La peur de la vie ne se tra­duit jamais par la joie, elle abou­tit à la tris­tesse et à la mélan­co­lie. Le pes­si­misme conduit à l’inaction.

La vie com­porte le risque. Elle est un chan­ge­ment conti­nuel, et le risque se pré­sente à chaque chan­ge­ment. Les opti­mistes vont dans le sens de la vie — avec le pro­grès. Il serait aus­si fou de vou­loir arrê­ter l’ef­fort humain, effort conscient ou incons­cient, vers le mieux-être, que d’i­ma­gi­ner quelque puis­sance qui pût modi­fier le cours des astres. Ne pas s’op­po­ser au pro­grès, mais res­ter neutre ou indif­fé­rent dans la lutte, c’est per­mettre à des ves­tiges du pas­sé de per­sis­ter concur­rem­ment avec de nou­velles formes de sen­si­bi­li­té, c’est être res­pon­sable du retard de la nou­velle adap­ta­tion sociale et aug­men­ter ain­si la somme de dou­leur qui grève l’humanité.

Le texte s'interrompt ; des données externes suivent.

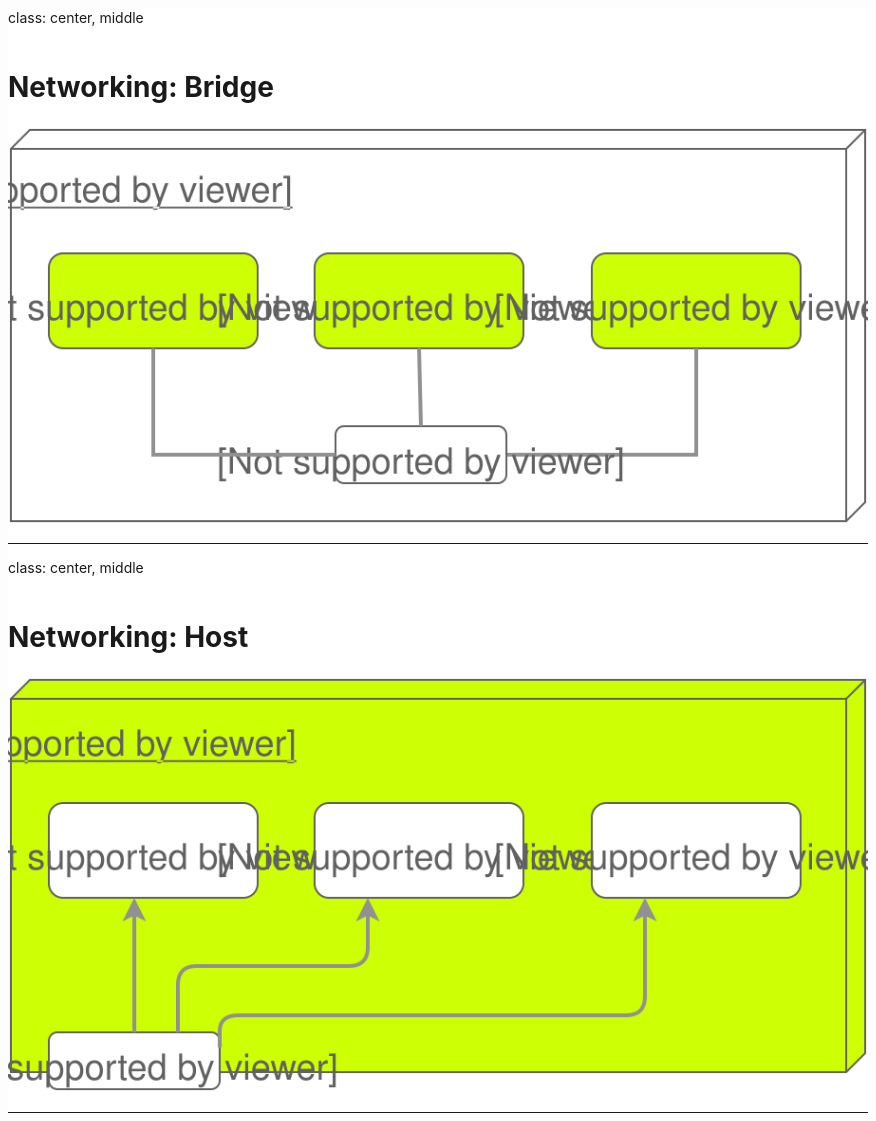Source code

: class: center, middle
# Networking: Bridge

![](img/bridge-net.svg)

---
class: center, middle
# Networking: Host

![](img/host-net.svg)

---
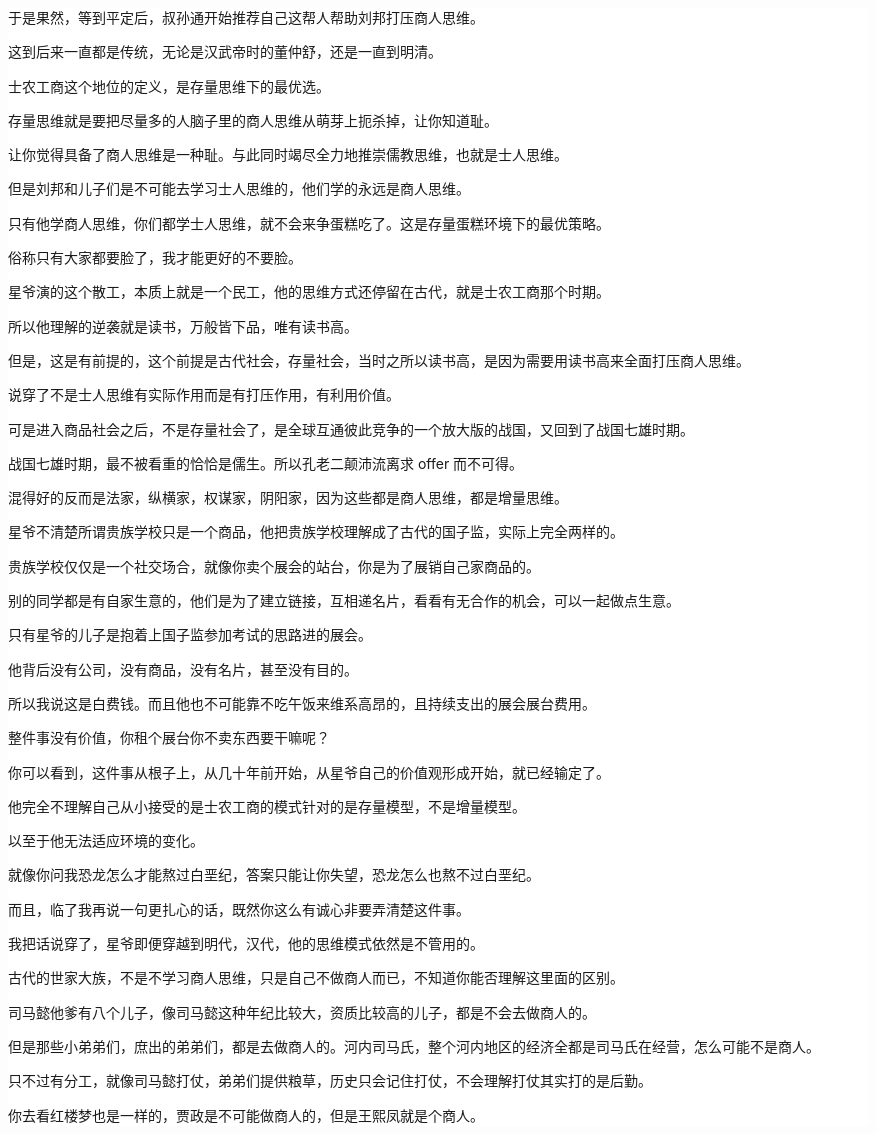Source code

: 于是果然，等到平定后，叔孙通开始推荐自己这帮人帮助刘邦打压商人思维。

这到后来一直都是传统，无论是汉武帝时的董仲舒，还是一直到明清。

士农工商这个地位的定义，是存量思维下的最优选。

存量思维就是要把尽量多的人脑子里的商人思维从萌芽上扼杀掉，让你知道耻。

让你觉得具备了商人思维是一种耻。与此同时竭尽全力地推崇儒教思维，也就是士人思维。

但是刘邦和儿子们是不可能去学习士人思维的，他们学的永远是商人思维。

只有他学商人思维，你们都学士人思维，就不会来争蛋糕吃了。这是存量蛋糕环境下的最优策略。

俗称只有大家都要脸了，我才能更好的不要脸。

星爷演的这个散工，本质上就是一个民工，他的思维方式还停留在古代，就是士农工商那个时期。

所以他理解的逆袭就是读书，万般皆下品，唯有读书高。

但是，这是有前提的，这个前提是古代社会，存量社会，当时之所以读书高，是因为需要用读书高来全面打压商人思维。

说穿了不是士人思维有实际作用而是有打压作用，有利用价值。

可是进入商品社会之后，不是存量社会了，是全球互通彼此竞争的一个放大版的战国，又回到了战国七雄时期。

战国七雄时期，最不被看重的恰恰是儒生。所以孔老二颠沛流离求 offer 而不可得。

混得好的反而是法家，纵横家，权谋家，阴阳家，因为这些都是商人思维，都是增量思维。

星爷不清楚所谓贵族学校只是一个商品，他把贵族学校理解成了古代的国子监，实际上完全两样的。

贵族学校仅仅是一个社交场合，就像你卖个展会的站台，你是为了展销自己家商品的。

别的同学都是有自家生意的，他们是为了建立链接，互相递名片，看看有无合作的机会，可以一起做点生意。

只有星爷的儿子是抱着上国子监参加考试的思路进的展会。 

他背后没有公司，没有商品，没有名片，甚至没有目的。 

所以我说这是白费钱。而且他也不可能靠不吃午饭来维系高昂的，且持续支出的展会展台费用。

整件事没有价值，你租个展台你不卖东西要干嘛呢？ 

你可以看到，这件事从根子上，从几十年前开始，从星爷自己的价值观形成开始，就已经输定了。 

他完全不理解自己从小接受的是士农工商的模式针对的是存量模型，不是增量模型。 

以至于他无法适应环境的变化。 

就像你问我恐龙怎么才能熬过白垩纪，答案只能让你失望，恐龙怎么也熬不过白垩纪。 

而且，临了我再说一句更扎心的话，既然你这么有诚心非要弄清楚这件事。 

我把话说穿了，星爷即便穿越到明代，汉代，他的思维模式依然是不管用的。 

古代的世家大族，不是不学习商人思维，只是自己不做商人而已，不知道你能否理解这里面的区别。 

司马懿他爹有八个儿子，像司马懿这种年纪比较大，资质比较高的儿子，都是不会去做商人的。 

但是那些小弟弟们，庶出的弟弟们，都是去做商人的。河内司马氏，整个河内地区的经济全都是司马氏在经营，怎么可能不是商人。

只不过有分工，就像司马懿打仗，弟弟们提供粮草，历史只会记住打仗，不会理解打仗其实打的是后勤。 

你去看红楼梦也是一样的，贾政是不可能做商人的，但是王熙凤就是个商人。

Certes, il y aura tou­jours des pes­si­mistes, c’est-à-dire des débiles, et c’est ain­si qu’on peut inter­pré­ter la parole du Christ : « Il y aura tou­jours des pauvres par­mi vous ». Mais qu’ils se confinent dans leur égoïsme ou dans leur mélan­co­lie et qu’ils ne décou­ragent pas les autres.